Excerpt provided |
========================================================================

The income tax provision (benefit) differs from the amount computed by
applying the statutory federal income tax rate to income (loss) before income
taxes as follows:


Year Ended September 30,
-------------------------------------
2000 1999 1998
---- ---- ----

Tax at statutory rate.................................................... $ 972 $3,928 $5,341
State taxes, net of federal benefit...................................... (42) 51 26
Revision of tax estimates and contingencies.............................. (151) (3,463)
Statutory depletion...................................................... (1,330)
Increase (decrease) in valuation allowance............................... (3,204) 489 (732)
Other.................................................................... (17) (31) 32
------- ------ ------
($2,291) $2,956 $1,204
======= ====== ======

At September 30, 2000, the Company had the following tax carryforwards
available:


Federal Tax
------------------------
Alternative
Minimum
Regular Tax
------- -----------
Net operating loss.......................... $ 2,888 $25,120
Alternative minimum tax credits............. $ 3,953 N/A
Statutory depletion......................... $10,246

The net operating loss carryforwards expire from 2001 through 2009.

========================================================================

Available data |
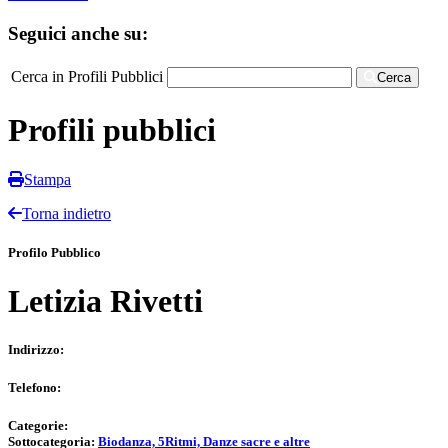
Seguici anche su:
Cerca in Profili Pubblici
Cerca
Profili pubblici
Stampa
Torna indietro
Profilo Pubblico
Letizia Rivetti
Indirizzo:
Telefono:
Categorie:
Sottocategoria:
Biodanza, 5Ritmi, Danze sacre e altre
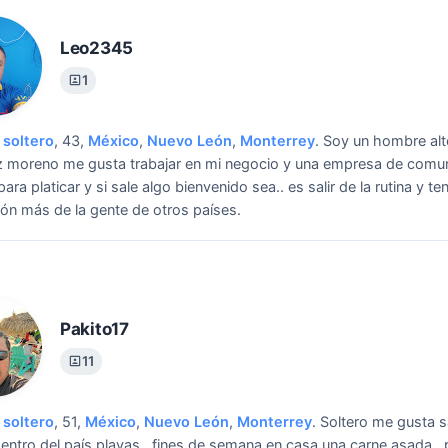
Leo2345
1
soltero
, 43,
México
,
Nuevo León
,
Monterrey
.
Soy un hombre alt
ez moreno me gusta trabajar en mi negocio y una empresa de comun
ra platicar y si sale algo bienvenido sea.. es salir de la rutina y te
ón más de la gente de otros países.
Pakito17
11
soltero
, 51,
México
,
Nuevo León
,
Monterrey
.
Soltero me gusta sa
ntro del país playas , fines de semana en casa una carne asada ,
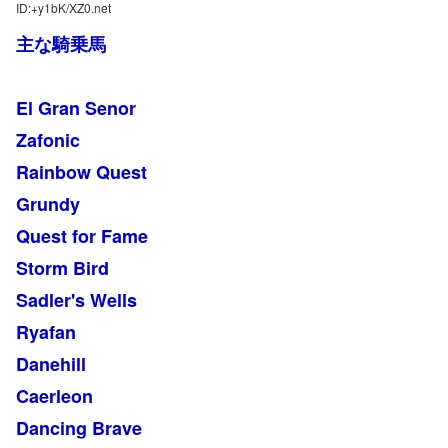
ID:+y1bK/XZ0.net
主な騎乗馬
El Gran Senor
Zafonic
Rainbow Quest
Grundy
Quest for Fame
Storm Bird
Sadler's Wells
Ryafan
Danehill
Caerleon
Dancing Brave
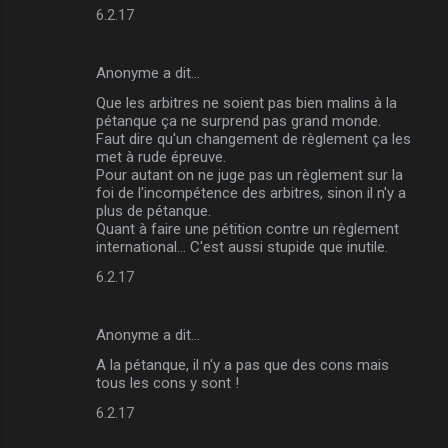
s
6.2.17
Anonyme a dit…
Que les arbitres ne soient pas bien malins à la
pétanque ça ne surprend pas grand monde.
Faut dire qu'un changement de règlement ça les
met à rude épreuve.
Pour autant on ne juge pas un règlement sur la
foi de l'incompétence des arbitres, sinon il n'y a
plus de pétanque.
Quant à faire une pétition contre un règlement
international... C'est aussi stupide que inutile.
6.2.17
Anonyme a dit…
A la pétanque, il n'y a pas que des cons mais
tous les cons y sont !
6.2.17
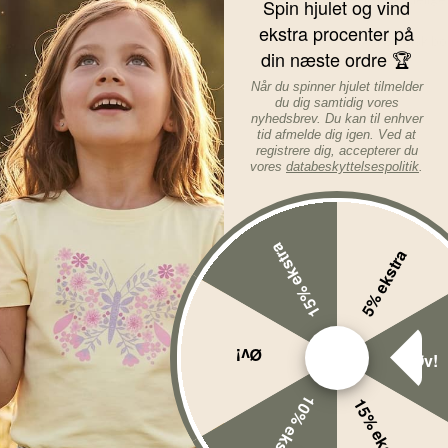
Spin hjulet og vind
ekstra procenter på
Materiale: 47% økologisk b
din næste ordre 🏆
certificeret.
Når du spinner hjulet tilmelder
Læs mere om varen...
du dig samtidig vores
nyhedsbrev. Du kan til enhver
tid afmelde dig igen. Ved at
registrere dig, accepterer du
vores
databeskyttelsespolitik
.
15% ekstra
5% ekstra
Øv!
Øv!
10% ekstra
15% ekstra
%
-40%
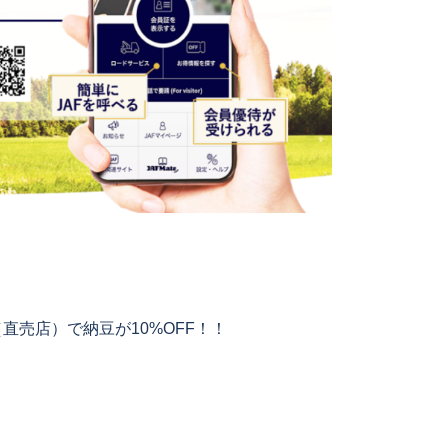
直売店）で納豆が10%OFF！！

========================================================================

Exercise set |
**a)** Can you echo the tax excerpt from "The income tax" to "contingencies.............................. (151) (3,463)"?
**b)** According to the tax excerpt, when do the net operating loss carryforwards expire?
The records have no connection to the tax excerpt.

Problem solutions |
**a)**
The income tax provision (benefit) differs from the amount computed by
applying the statutory federal income tax rate to income (loss) before income
taxes as follows:


Year Ended September 30,
-------------------------------------
2000 1999 1998
---- ---- ----

Tax at statutory rate.................................................... $ 972 $3,928 $5,341
State taxes, net of federal benefit...................................... (42) 51 26
Revision of tax estimates and contingencies.............................. (151) (3,463)

**b)** They expire from 2001 through 2009.